→ WHAT YOU WILL DO: From the data below, please reproduce exactly everything from the line that contains "Aryzta setz" down to the line that contains "VALORA GRUPP", with both ends included.

→ SUPPLIED INFORMATION:
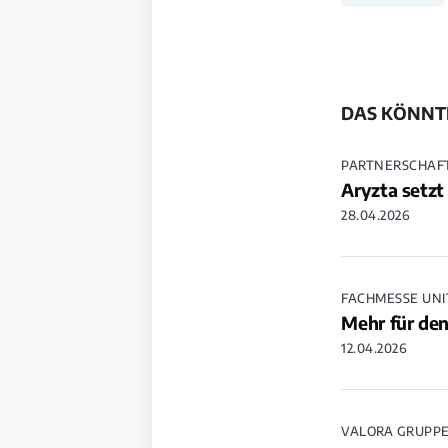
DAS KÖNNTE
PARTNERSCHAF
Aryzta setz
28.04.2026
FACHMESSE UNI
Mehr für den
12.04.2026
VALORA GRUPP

---

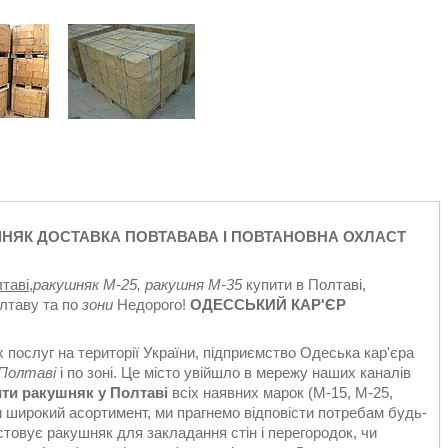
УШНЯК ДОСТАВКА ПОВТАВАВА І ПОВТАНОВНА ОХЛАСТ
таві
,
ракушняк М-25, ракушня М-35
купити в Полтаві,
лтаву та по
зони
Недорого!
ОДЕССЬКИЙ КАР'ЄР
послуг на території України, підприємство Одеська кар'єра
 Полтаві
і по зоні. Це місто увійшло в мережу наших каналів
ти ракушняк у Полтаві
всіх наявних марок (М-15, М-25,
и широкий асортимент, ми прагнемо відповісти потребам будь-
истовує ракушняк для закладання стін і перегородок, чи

→ RESPONSE BELOW:
Aryzta setz
28.04.2026
FACHMESSE UNI
Mehr für den
12.04.2026
VALORA GRUPP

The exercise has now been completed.